From Fr. Augustine Thompson OP Cities of God
p. 239
“That the lay faithful might not fully
understand or mouth the language of the liturgy does not mean that they somehow
failed to participate in the rite.”
“ The evidence is that the lay faithful
understood the rites enacted before them quite well, if not the words
themselves, at least the meaning conveyed thereby. The heretics were
exaggerating to make a point. Italians got the drift of the lessons at Mass
when they took the trouble to listen carefully, as admittedly some failed to
do. But the pious who did try could get the basic message. The layman Francis
of Assisi's conversion came while hearing the commission of the apostles in
Matthew sung at Mass.”
P. 240
Even writing simple Latin prose was not beyond
the capacity of laypeople with a modest
education.
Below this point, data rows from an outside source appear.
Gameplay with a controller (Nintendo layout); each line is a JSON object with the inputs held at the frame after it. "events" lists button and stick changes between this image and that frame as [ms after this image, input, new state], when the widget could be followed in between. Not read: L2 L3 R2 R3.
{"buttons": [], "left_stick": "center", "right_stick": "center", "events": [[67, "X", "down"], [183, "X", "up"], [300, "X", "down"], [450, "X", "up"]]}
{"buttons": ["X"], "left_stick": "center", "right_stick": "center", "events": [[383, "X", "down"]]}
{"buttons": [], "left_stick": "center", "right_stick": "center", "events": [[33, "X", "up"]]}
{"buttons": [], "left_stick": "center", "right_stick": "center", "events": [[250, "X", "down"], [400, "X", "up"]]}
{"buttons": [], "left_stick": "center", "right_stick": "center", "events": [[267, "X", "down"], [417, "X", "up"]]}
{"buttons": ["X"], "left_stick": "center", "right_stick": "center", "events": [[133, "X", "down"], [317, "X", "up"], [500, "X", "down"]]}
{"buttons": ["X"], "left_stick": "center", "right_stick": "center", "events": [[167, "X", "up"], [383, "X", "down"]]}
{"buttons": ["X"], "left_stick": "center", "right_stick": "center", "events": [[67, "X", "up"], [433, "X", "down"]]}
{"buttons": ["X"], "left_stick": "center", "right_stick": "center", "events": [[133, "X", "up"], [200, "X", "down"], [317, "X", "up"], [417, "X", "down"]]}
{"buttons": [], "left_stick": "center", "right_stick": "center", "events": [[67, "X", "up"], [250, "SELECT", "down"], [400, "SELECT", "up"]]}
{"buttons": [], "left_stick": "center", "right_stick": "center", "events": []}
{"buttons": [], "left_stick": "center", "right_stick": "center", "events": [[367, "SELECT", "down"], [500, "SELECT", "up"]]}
Throughout the communal period lay Italians composed hymns, prayers,
and saints' lives in Latin "as if it were spoken language." The
council fathers meeting at Grado in 1'296 order that deacons use no fancy or
melismatic intonations in their reading of the Gospel, because "these
impeded the understanding of the hearers and so the devotion in the minds of the faithful is
reduced."
“ At least some of the simple faithful
considered it worth their while to achieve a working comprehension of the sacred
language of the cult. . . The Church expected even illiterate believers to say
their daily prayers in Latin, and they
seem to have accomplished this feat. A group of imprisoned paupers vowed to
honor Saint Ranieri of Pisa if he helped them escape. After chanting the Pater
Noster three times in Latin, they fell asleep Ranieri appeared to one in a
dream and explained how to break out of the prison. They were to use iron bars
from the window to dig through the wall. The hagiographer considered the dream a
miracle; he took it for granted that the poor wretches could chant their
prayers in Latin."
“In any case, this was an age of increasing
literacy. The father of Saint Venturino of Bergamc (1304-46) personally taught
his son to read his Latin devotions, although hope that the boy might become a
friar may have lain behind the lesson. Paolo of Certaldo, writing in the later
13oos, considered it normal that a boy: learn to read, and read Latin, by the
age of seven”.
Fr. Thompson documents that the laity of the
period were capable and expected to sing much of the ordinary of the Mass,
Kyrie, Gloria, Sanctus, Agnus Dei. The Creed might have been a challenge but
the people sang a simple Kyrie in response to the Creed to indicate their
assent to it.
I have actually seen this borne out at St.
Francis. In Advent we sing the old very easy and simple daily requiem plainsong
Mass in Latin. The whole congregation, men and women, belts it out loudly and
with manifest comprehension.
The music of the Mass the music of the masses.